**TEXTE À LIRE**
---------------

Édition du 16 avril 2024

Une tribune libre pour la gauche québécoise en marche

Cette part sombre

Deux affaires qui ont défrayé les manchettes sont, si on s’y arrête, propices à approfondir notre réflexion quant à la réaction sociale aux défectuosités de la sexualité : le procès Ghomeshi et l’affaire Jutra.

Dans l’affaire Ghomeshi, il a souvent été relayé par les médias que ses victimes alléguées ont pourtant continué à correspondre avec lui, certaines même à le fréquenter. Connaître la complexité des relations de pouvoir qui s’établissent entre un agresseur et les personnes agressées amène à écarter ce genre d’argument. Le lent travail d’autonomie et de reprise en main qu’exige le refus des agressions ne se produit pas en une journée.

Par ailleurs, un aspect de la vie qui est foncièrement détestable peut être allié à d’autres qui sont agréables ou supportables. Pensons par exemple aux agresseurs qui comblent leurs victimes de cadeaux. Ce n’est pas chose facile de démêler ses sentiments devant ces contradictions. Les agresseurs ont aussi beaucoup d’habileté à culpabiliser leurs victimes. Leur estime de soi est souvent très faible et elles en viennent à croire qu’elles méritent ce qui leur arrive.

Dans l’affaire Jutra, on constate qu’énormément de temps s’est passé avant que quiconque parle. Sans se prononcer sur l’opportunité de déboulonner tout ce qui réfère à lui, on peut réfléchir à ce qui retarde la dénonciation de comportements inacceptables. La réaction de l’entourage est rarement favorable à la personne qui porte plainte : le premier réflexe est toujours de condamner la victime. Hélas, un cas célèbre va dans ce sens, deux adolescentes ayant en 2010 faussement accusé d’attouchements leur professeur d’éducation physique. Mais pour un cas de fausse déclaration, combien de véritables cas d’agression sont tus.

---------------

**EXTRAIT DE DONNÉES**
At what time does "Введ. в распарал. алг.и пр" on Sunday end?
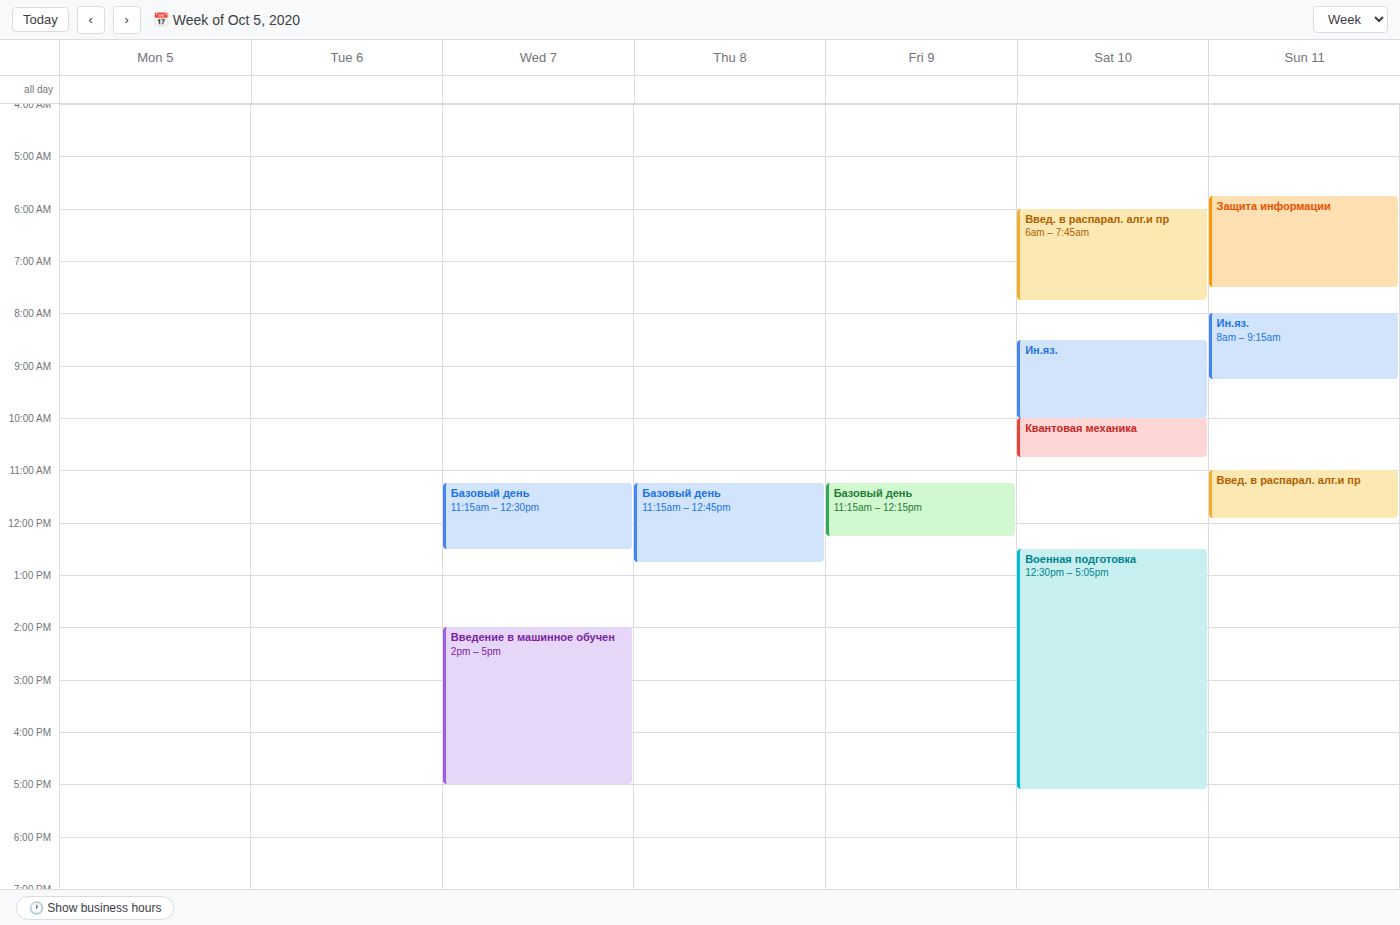
11:55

---------------

**CONSIGNE**
Rédigez la suite du texte sur les affaires Ghomeshi et Jutra en reprenant après sa dernière phrase.

**RÉPONSE PROPOSÉE**
Il faut comprendre que rien n’encourage les victimes à porter plainte : la culpabilité qu’elle ressente, la honte dont elles se couvrent, la bonne réputation des personnes responsables, la lourdeur du système juridique, la présomption d’innocence, qui est bien sûr une règle de droit, mais qui ne facilite pas la tâche, la difficulté d’apporter des preuves, la remise en doute constante des déclarations et le manque de compréhension des phénomènes complexes qui relient les victimes à leur agresseur, où se mêlent du côté de l’agresseur : jeux de pouvoir, séduction et manipulation ; du côté des victimes : dépendance, admiration et même amour.

C’est pourquoi, souvent, les victimes préféreront, au moment où elles se sentent assez fortes, couper tous les ponts et ne plus jamais avoir affaire avec les personnes qui les ont dominées. Comble de difficulté, on les accusera alors d’être de caractère difficile, d’être méchantes envers quelqu’un de si bon. On en a même vu se faire accuser de harcèlement parce qu’elles refusaient obstinément de prendre contact avec un être qui leur est devenu insupportable. Décidément, on a encore beaucoup de chemin à faire avant de reconnaître tout le poids qui pèse sur les épaules de gens qui n’avaient rien demandé.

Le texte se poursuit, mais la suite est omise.